Moreover, the audio signal processing apparatus 100 comprises a determiner 105 configured to determine a pair of left ear and right ear transfer functions on the basis of the set of predefined left ear and right ear transfer functions for the azimuth angle and the elevation angle of the virtual target position. The determiner 105 is configured to determine the pair of left ear and right ear transfer functions for a position/direction associated with the virtual target position which lies in the two-dimensional plane defined by the plurality of reference positions. The determiner 105 is configured to determine the pair of left ear and right ear transfer functions by determining the pair of left ear and right ear transfer functions on the basis of the set of pairs of predefined left ear and right ear transfer functions for the projection of the virtual target position/direction onto the two-dimensional plane defined by the plurality of reference positions.

-*-*-

_Requirement a:_ The determiner text says the pair of left ear and right ear transfer functions is found for a position lying in the two-dimensional plane. Explain how the determiner arrives at that pair.

-*-*-

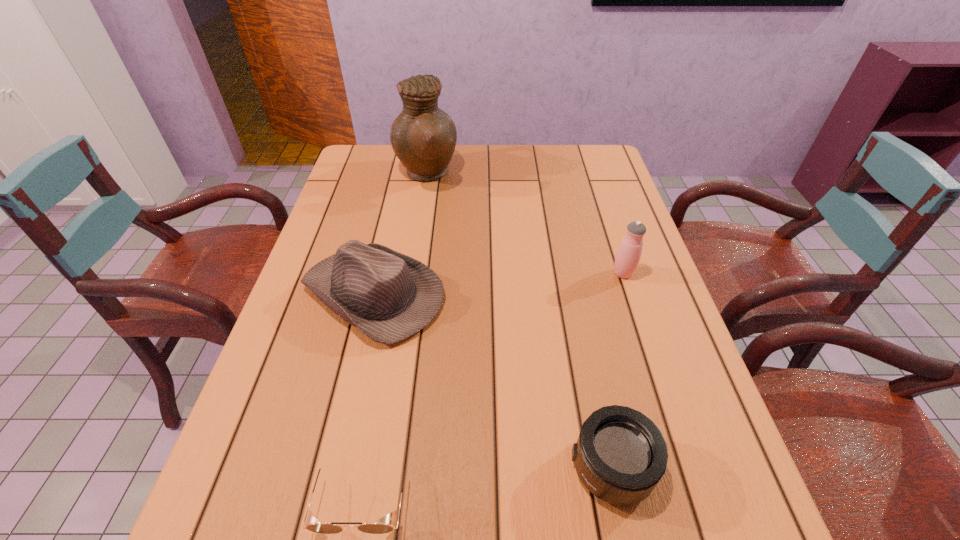
Find the location of a particular element. object that is positioned at the far left corner is located at coordinates (423, 137).

You are a GUI agent. You are given a task and a screenshot of the screen. Output one action in this format:
    pyautogui.click(x=<x>, y=<y>)
    Task: Click on the vacant area at the far edge
    The image size is (960, 540).
    Given the screenshot: What is the action you would take?
    pyautogui.click(x=410, y=179)

I want to click on vacant space at the left edge of the desktop, so click(x=321, y=417).

Identify the location of vacant space at the right edge. (637, 344).

Find the location of a particular element. This screenshot has width=960, height=540. vacant space at the near right corner of the desktop is located at coordinates (746, 530).

Find the location of a particular element. empty space that is in between the fourth shortest object and the sunglasses is located at coordinates (493, 385).

The image size is (960, 540). In order to click on free spot between the farthest object and the thermos bottle in this screenshot , I will do `click(524, 224)`.

Find the location of a particular element. empty space between the farthest object and the second tallest object is located at coordinates (524, 224).

This screenshot has height=540, width=960. Find the location of `free space between the rightmost object and the second object from right to left`. free space between the rightmost object and the second object from right to left is located at coordinates (617, 370).

This screenshot has width=960, height=540. Identify the location of free spot between the thermos bottle and the telephoto lens. (617, 370).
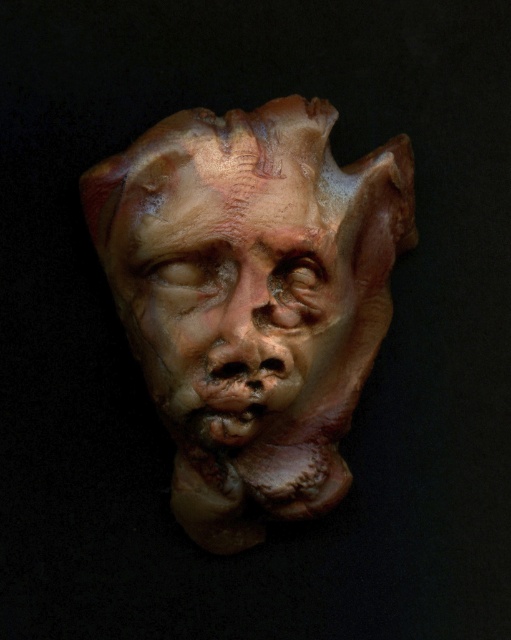
Is matte clay mask at center shorter than matte brown mask at center?

In fact, matte clay mask at center may be taller than matte brown mask at center.

Who is taller, matte clay mask at center or matte brown mask at center?

Standing taller between the two is matte clay mask at center.

Is point (318, 316) behind point (120, 241)?

Yes.

Find the location of `matte clay mask at center`. matte clay mask at center is located at coordinates (251, 300).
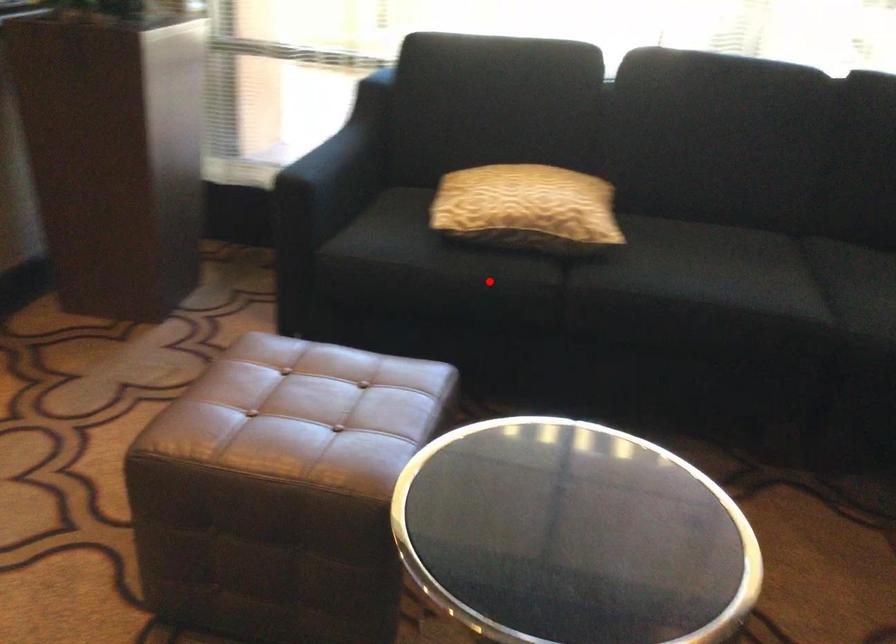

-*-*-

_Requirement b:_ Show every line of the rows that contains the word "spot".

_Answer box a:_ The determiner projects the virtual target position or direction onto the two-dimensional plane defined by the plurality of reference positions. It then determines the pair of left ear and right ear transfer functions for that projection, on the basis of the set of pairs of predefined left ear and right ear transfer functions.

_Answer box b:_
The image size is (960, 540). In order to click on free spot between the farthest object and the thermos bottle in this screenshot , I will do `click(524, 224)`.
This screenshot has width=960, height=540. Identify the location of free spot between the thermos bottle and the telephoto lens. (617, 370).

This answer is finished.